【ガンダム】核反応炉なのにエネルギー切れするビームの謎

ガンダムをで長年気になっていたのが、ビームライフルの「エネルギー切れ」問題

宇宙世紀のモビルスーツって核反応炉で動いているので半永久的に稼働できるはずなんです。

なのに、ZガンダムではガンダムMk2のビールライフルがマガジン交換式だったり百式でのクワトロ大尉が「ん!? エネルギー切れ!」と言ったりする。でも百式は動き続ける。

謎ですよねえ。

結論:モビルスーツ単体じゃビーム兵器は無理

結論からいえば、百式の場合はビームライフルにチャージしていたエネルギーが切れたものと思われる。

(厳密にはエネルギーではなく圧縮されたミノフスキー粒子)

もともと、いかに核反応炉でもモビルスーツサイズのジェネレーターでは高出力なビームライフル運用は無理

(正確にはミノフスキー・イヨネスコ型熱核反応炉)

なので、ビームライフルやマガジンカートリッジ内にメガ粒子の素を溜めておくことでモビルスーツ側に必要とされる出力を抑えているのです。

簡単に説明すると、宇宙世紀のビームは魔法の粉、もといミノフスキー粒子を圧縮したメガ粒子と呼ばれるもので、

  • ミノフスキー粒子を圧縮しメガ粒子化
  • メガ粒子を収束して撃ち出す

二行程を経て撃つのが基本です。

で、最初の「ミノフスキー粒子を圧縮しメガ粒子化」にものすごいパワーが必要なんです。

余談ですが、収束の際はメガ粒子を弾く性質のあるIフィールドを筒状にし、その内側を通して撃ち出すことで収束しています。Iフィールドで収束させければ拡散ビームになります。

Iフィールドも実はミノフスキー粒子で作られるもので、ミノフスキー粒子同士が反発する性質を利用する技術です。

このIフィールドの性質を利用してバリアとして使ったのがビグザムやノイエ・ジール、試作ガンダム3号機 デンドロビウム。

しかしメガ粒子の収束はともかくバリアとして展開するには大量のエネルギーが必要だったため、やはり大型の機体でなければ実装できなかったようです。

……戦艦にはもっと積極的に搭載してもよかったのでは……?

モビルスーツはメガ粒子を作れません

実のところ、ムサイなど艦艇は一年戦争以前からビーム砲が実用化できていました。単純にサイズが大きいのでジェネレーターに余裕があり、メガ粒子の圧縮もできていたんです。

が、モビルスーツに搭載できるサイズの核反応炉ではミノフスキー粒子を圧縮しメガ粒子化するだけのエネルギーをまかないきれません。

一年戦争当時、ビーム兵器を運用するには最低でも小型艦艇程度のサイズは必要で、ビグロやアッザムなどのモビルアーマーでもなければ実装できないものだったのです。

- 与えられたリスト -
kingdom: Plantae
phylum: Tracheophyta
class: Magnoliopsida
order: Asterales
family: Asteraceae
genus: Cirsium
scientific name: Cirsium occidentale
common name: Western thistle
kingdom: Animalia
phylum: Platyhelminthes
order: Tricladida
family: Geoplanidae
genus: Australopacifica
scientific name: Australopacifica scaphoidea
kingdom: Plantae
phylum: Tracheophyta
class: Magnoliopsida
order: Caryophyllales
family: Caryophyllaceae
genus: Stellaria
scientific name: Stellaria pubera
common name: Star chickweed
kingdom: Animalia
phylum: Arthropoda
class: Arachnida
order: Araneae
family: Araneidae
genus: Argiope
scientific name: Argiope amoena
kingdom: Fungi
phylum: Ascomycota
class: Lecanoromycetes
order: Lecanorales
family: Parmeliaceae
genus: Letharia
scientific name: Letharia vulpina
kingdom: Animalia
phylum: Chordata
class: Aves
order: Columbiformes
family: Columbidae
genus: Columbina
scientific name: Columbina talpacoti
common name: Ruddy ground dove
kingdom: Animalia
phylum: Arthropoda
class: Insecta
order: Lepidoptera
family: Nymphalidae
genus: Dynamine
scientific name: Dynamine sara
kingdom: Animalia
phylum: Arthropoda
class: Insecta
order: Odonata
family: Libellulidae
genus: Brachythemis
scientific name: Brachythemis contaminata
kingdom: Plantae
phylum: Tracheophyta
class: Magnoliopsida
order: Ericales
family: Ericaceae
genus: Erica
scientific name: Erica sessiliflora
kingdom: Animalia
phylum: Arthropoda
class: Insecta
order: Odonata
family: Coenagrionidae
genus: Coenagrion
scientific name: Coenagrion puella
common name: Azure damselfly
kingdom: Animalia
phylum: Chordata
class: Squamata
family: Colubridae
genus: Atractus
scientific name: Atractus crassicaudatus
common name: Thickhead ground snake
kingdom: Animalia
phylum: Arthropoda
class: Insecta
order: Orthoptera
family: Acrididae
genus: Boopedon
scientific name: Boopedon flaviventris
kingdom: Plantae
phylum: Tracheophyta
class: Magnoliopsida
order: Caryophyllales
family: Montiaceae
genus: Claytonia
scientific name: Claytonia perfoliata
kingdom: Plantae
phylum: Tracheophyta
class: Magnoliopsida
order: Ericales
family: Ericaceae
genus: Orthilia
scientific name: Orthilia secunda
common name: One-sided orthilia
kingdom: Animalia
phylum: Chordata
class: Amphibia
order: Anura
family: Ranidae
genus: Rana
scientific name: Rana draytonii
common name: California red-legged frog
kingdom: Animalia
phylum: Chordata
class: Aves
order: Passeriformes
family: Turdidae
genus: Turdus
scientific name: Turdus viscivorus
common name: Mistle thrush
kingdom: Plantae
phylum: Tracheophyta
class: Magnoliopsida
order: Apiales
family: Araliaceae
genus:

- 課題の説明 -
ガンダムのビーム兵器についての文章から、「しかしメガ粒子の収束はともか」から「装できないものだったのです。」までを一字も変えずに出力してください。

- 課題の解答 -
しかしメガ粒子の収束はともかくバリアとして展開するには大量のエネルギーが必要だったため、やはり大型の機体でなければ実装できなかったようです。

……戦艦にはもっと積極的に搭載してもよかったのでは……?

モビルスーツはメガ粒子を作れません

実のところ、ムサイなど艦艇は一年戦争以前からビーム砲が実用化できていました。単純にサイズが大きいのでジェネレーターに余裕があり、メガ粒子の圧縮もできていたんです。

が、モビルスーツに搭載できるサイズの核反応炉ではミノフスキー粒子を圧縮しメガ粒子化するだけのエネルギーをまかないきれません。

一年戦争当時、ビーム兵器を運用するには最低でも小型艦艇程度のサイズは必要で、ビグロやアッザムなどのモビルアーマーでもなければ実装できないものだったのです。